Dell'annunciata manifestazione a settembre sono molto contento anch'io. Ritrovarci in piazza tutti abbronzati e tonici per fare fisicamente opposizione al più abbronzato e tonico di tutti sarà corroborante e di buon auspicio per le impegnative e sfibranti settimane a seguire. Come i primi giorni di scuola dopo le vacanze, si guarderanno foto e filmini, ci si aggiornerà sui pettegolezzi estivi, si stileranno buoni propositi forti del fatto di aver ben cominciatomanifestando a difesa della libertà del Tg3.

A quel punto, ormai a fine corteo, ci chiederemo a vicenda i nomi dei nuovi direttori di rete e tg. Nel non ricevere risposte spereremo in una nostra lacuna informativa dovuta ad un tuffo di troppo, per poi accorgerci che invece ha ragione Gasparri, dicasi Gasparri, quando rimprovera il Pd di non muovere foglia in attesa dell'esito congressuale. Capiremo solo allora di manifestare a difesa di chi, nel momento dell'attacco berlusconiano, non è stato difeso nella maniera

più ovvia ed efficace: una simbolica riconferma.

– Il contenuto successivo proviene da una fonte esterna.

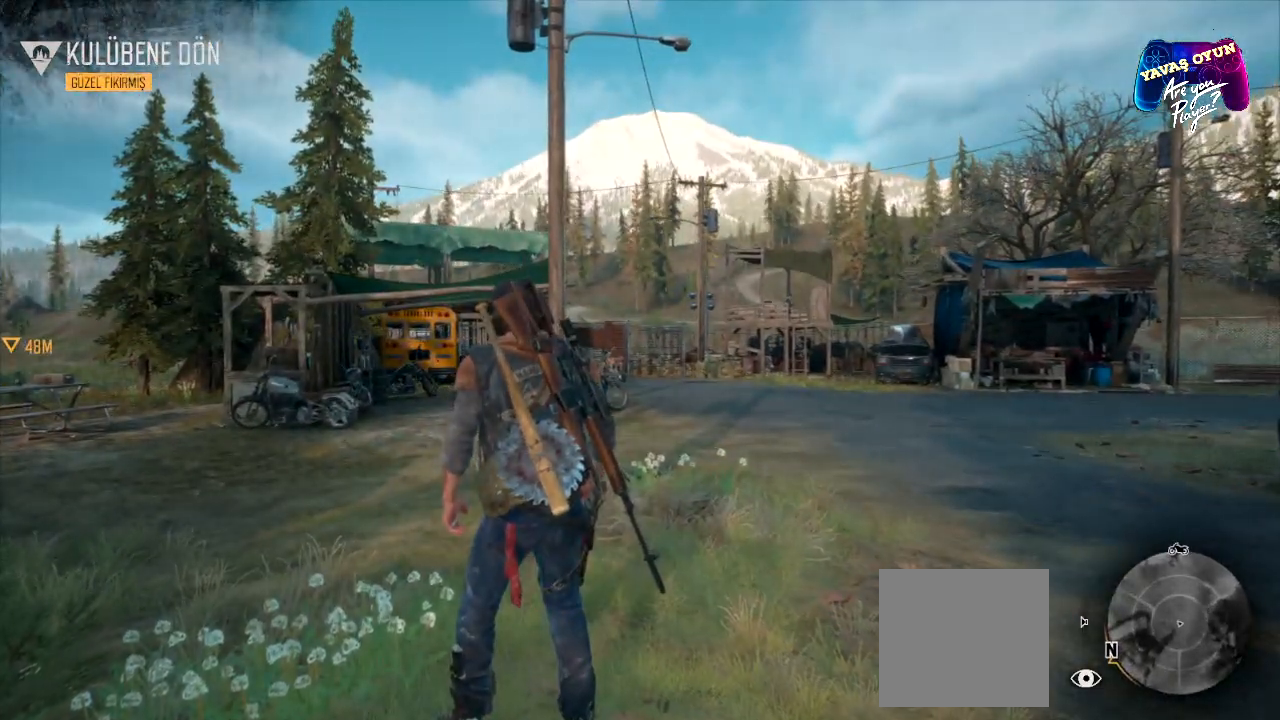
{"buttons": [], "left_stick": "center", "right_stick": "up-right", "events": []}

E allora, chiedendoci il perché di tanta fretta, rimpiangeremo la progettualità di Veltroni, colui che organizzò mobilitazioni di popolo a prescindere, con 4 mesi di anticipo.

[...]

Ciao Zoro, hai visto che Bersani, secondo il sondaggio commissionato dal Riformista, avrebbe già vinto e il popolo delle primarie non esisterebbe più? Hai visto che Fassino s'è incazzato e vi accusa di essere il quotidiano della mozione Bersani? Tu cosa ne pensi? – Circolo Pd Le Mani Sulle Palle

Leggere quel sondaggio m'ha stupito non poco, tanto appaiono vago il campione intervistato, evidente l'intento mediatico,

controproducente per Bersani la smodata eco generata dal vuoto del dibattito estivo precongressuale. Questi sondaggi, come se non bastasse, portano notoriamente sfiga. Ciononostante, la tentazione di tastare il polso dell'elettorato più indefinito che ci sia (quello delle primarie Pd mentre è in vacanza) è forte, e confesso che anch'io, con buona pace di Fassino, sto conducendo personalissimi sondaggi balneari.

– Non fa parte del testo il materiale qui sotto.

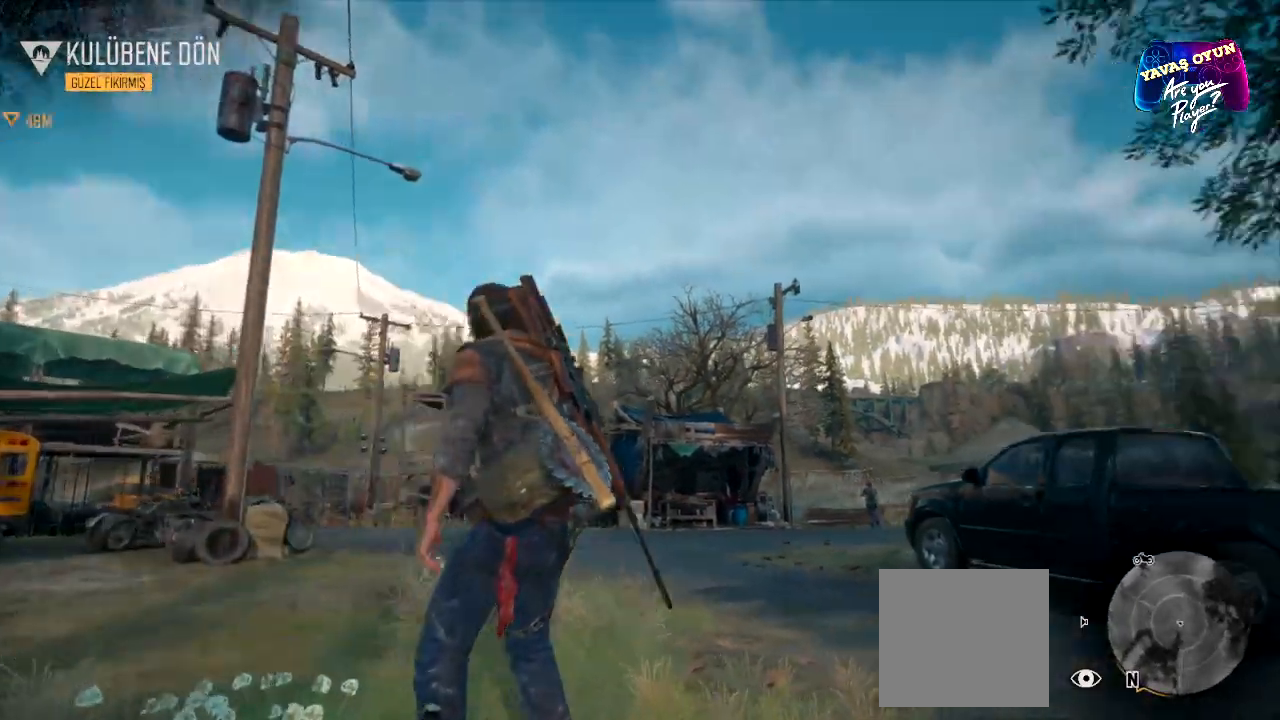
{"buttons": [], "left_stick": "center", "right_stick": "right", "events": [[17, "right_stick", "right"]]}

Mio zio di Parma ogni volta che m'incontra mi dice “sono incerto tra Bersani e Franceschini”; quando gli domando cosa lo blocchi, lui risponde “dietro Bersani c'è Bassolino”, che come approccio è comunque più originale del più classico “dietro Bersani c'è D'Alema”. Quando obietto che dietro tutti c'è qualcuno che non ci piace, lui si blocca più di prima, ad un niente dal passare nella percentuale dei “probabilmente non andrò a votare”. L'ultima volta che abbiamo dato vita a questo copione eravamo circondati da un gruppo di suoi amici; attesa pazientemente la fine del dialogo si sono dichiarati spontaneamente bersaniani, tutti (tutti di Parma pure loro) e il timore di accompagnarsi inconsapevolmente a tanti Bassolini ha ulteriormente bloccato lo zio. Per completezza d'informazione aggiungo che quando ho detto “zio, se vuoi puoi sempre votare Marino”, tanto lui quanto i suoi amici mi hanno educatamente ma robustamente invitato ad una più matura evoluzione del dibattito.

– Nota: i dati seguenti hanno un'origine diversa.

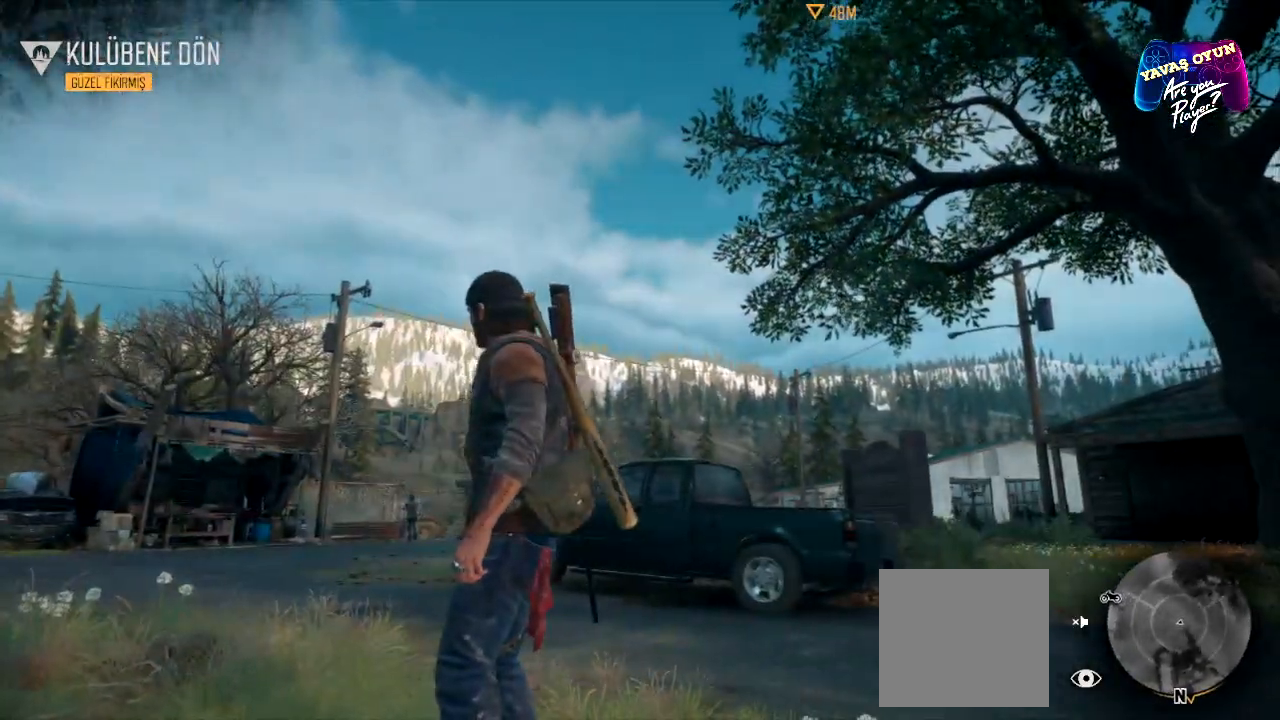
{"buttons": [], "left_stick": "center", "right_stick": "right", "events": []}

Un mio amico umbro ma di destra, da lettino a lettino mi ha così sintetizzato la sua visione degli schieramenti: “con Franceschini ci stanno i preti, con Bersani gli amici”. Non ho capito cosa fosse peggio ai suoi occhi. Per precisione di campione chiarisco che lui non voterà.

Infine, al ristorante, al tavolo dietro il mio, un berlusconiano arringava i commensali con la seguente dichiarazione di voto:  “voglio annà a votà per il presidente del Pd, e voglio votà Berlusconi. Ao, se po. Caccio un euro, pago, voto, manvedi. Pensa le facce de quelli der Pd quanno fanno lo spoglio: Berlusconi, Berlusconi, Berlusconi….

ahahahahahahha”.

E tant'è.

 

Ciao Diego, sono calabrese e ho votato Pd ma sono molto attratto dall'ipotesi di un Partito del Sud. Secondo me ha buone possibilità di scardinare il sistema attuale dei partiti, ripercorrendo le fortunate sorti leghiste di radicamento nel territorio e rivendicazione identitaria che anche qui al Sud non mancano. Ti sembrano scenari campati in aria? – Circolo Pd Questione Centrale

Seguo distrattamente tutta la canizza alzata quotidianamente dalla Lega su questioni d'identità regionale che in quanto romano mai m'apparterranno. Sono tuttavia consapevole che il seguire distrattamente la canizza di cui sopra condurrà me e tutti quelli come me a ritrovarsi a settembre con l'Italia divisa in ducati, contee, statarelli e sultanati vari, con lingue nuove da imparare, documenti da rifare, bandiere da disegnare, inni da cantare e muri da alzare.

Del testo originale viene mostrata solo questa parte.